FIG. 4 shows the results of an experiment investigating the relationship between the above-mentioned interval a and the occurrence of popcorn noise. In this experiment, the distance a was set to 0 μm, 20 μm, 50 μm, 80 μm,
Prepare 50 samples each with diameters of 100 μm, 150 μm, and 200 μm, place the samples in a dark box for one week, and measure the number of popcorn noises caused by changes in ambient temperature.Based on the measurement results. The average number of popcorn noise occurrences for each interval a was investigated.

As is clear from FIG. 4, popcorn noise is no longer generated when the distance a is 100 μm or more.

Note that the above-mentioned noise occurs between 0 μm < a < 100 μm, but this is due to the movable charge on the electrode flowing through the slight dirt etc. attached to the surface of the pellet 1 and flowing to the outer peripheral edge, causing a discharge. This is to contribute. However, if the distance a is 100 μm, the outflow charge reaching the outer peripheral edge will be approximately 0, and no discharge phenomenon will occur.
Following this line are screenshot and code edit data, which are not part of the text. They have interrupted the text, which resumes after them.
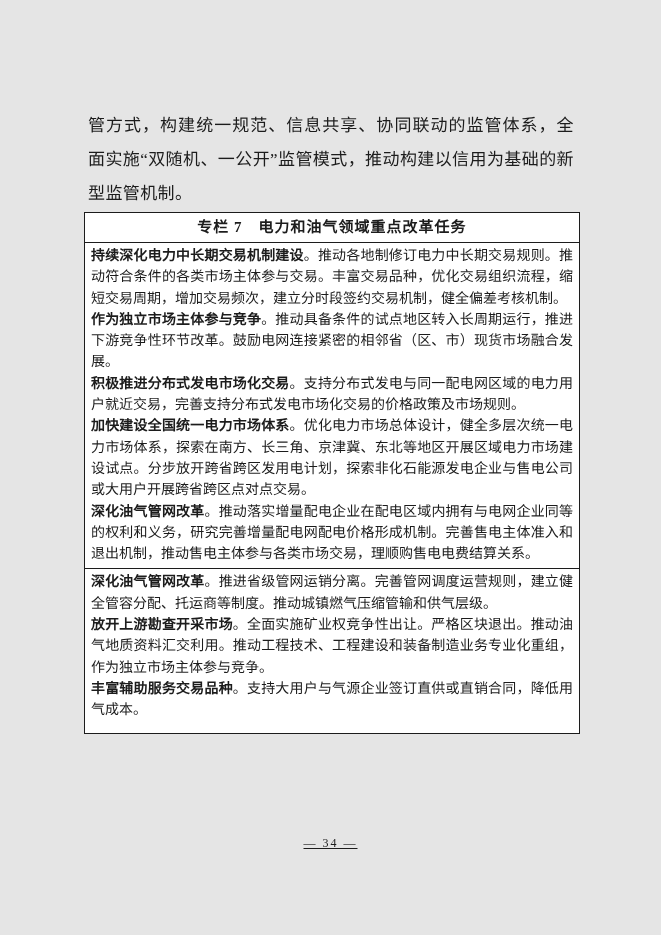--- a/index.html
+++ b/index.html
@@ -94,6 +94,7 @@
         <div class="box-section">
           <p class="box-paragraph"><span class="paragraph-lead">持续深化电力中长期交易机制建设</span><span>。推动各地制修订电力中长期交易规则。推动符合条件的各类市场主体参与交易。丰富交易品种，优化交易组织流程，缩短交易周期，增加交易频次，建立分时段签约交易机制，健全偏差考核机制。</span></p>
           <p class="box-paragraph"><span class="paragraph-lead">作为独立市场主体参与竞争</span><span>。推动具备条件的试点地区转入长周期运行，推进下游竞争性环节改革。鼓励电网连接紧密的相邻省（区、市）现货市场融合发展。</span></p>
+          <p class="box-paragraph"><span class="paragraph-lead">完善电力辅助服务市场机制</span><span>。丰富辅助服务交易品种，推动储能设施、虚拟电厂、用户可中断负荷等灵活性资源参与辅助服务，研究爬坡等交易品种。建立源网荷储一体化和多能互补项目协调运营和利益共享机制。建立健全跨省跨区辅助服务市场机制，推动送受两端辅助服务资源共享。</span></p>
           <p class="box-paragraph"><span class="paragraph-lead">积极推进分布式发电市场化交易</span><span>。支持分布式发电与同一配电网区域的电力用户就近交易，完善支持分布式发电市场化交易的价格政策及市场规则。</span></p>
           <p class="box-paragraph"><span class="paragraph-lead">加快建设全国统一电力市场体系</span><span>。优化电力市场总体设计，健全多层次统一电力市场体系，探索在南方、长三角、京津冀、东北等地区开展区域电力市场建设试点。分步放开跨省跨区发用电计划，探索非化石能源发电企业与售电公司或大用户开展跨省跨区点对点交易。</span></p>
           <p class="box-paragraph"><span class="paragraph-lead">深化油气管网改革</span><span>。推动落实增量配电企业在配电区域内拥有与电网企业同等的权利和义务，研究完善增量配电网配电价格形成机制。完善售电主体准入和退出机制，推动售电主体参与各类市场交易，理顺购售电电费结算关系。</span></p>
Therefore, when considering the above charge flow,
It is preferable that the distance a is 100 μm or more. Further, from a practical point of view, it is desirable that the electrodes 3a and 3b be as wide as possible, and therefore, it is practical for the above-mentioned distance a to be at most 200 μm or less.

As is clear from the above description, according to the present invention, there is provided a pyroelectric pellet that generates a charge depending on the amount of change in incident infrared rays, a back electrode provided on the entire back surface of the pellet, and a pyroelectric pellet that is formed on the surface of the pellet from its outer peripheral edge. Since the surface electrode is provided on the inside, it is possible to provide an infrared detector with an improved S/N ratio compared to the conventional one.

[Brief explanation of the drawing]

FIG. 1 is a perspective view of an infrared detector according to an embodiment of the present invention;
Fig. 2 is a plan view of the same, Fig. 3 a and b are schematic diagrams for explaining changes in charge, and Fig. 4 shows experimental results investigating the relationship between interval a and the number of popcorn noise occurrences. It is a characteristic diagram. 1... Pyroelectric pellet, 2... Back electrode, 3
a, 3b...first and second surface electrodes.

Claims (1)

[Scope of Claims] 1. A pyroelectric pellet whose charge amount changes depending on the amount of change in incident infrared rays, a front surface electrode and a back surface electrode formed on the front and back surfaces of the pellet, respectively, and at least one of the above electrodes. An infrared detector characterized in that the entire periphery is separated from the outer periphery of the pellet by 100 μm or more.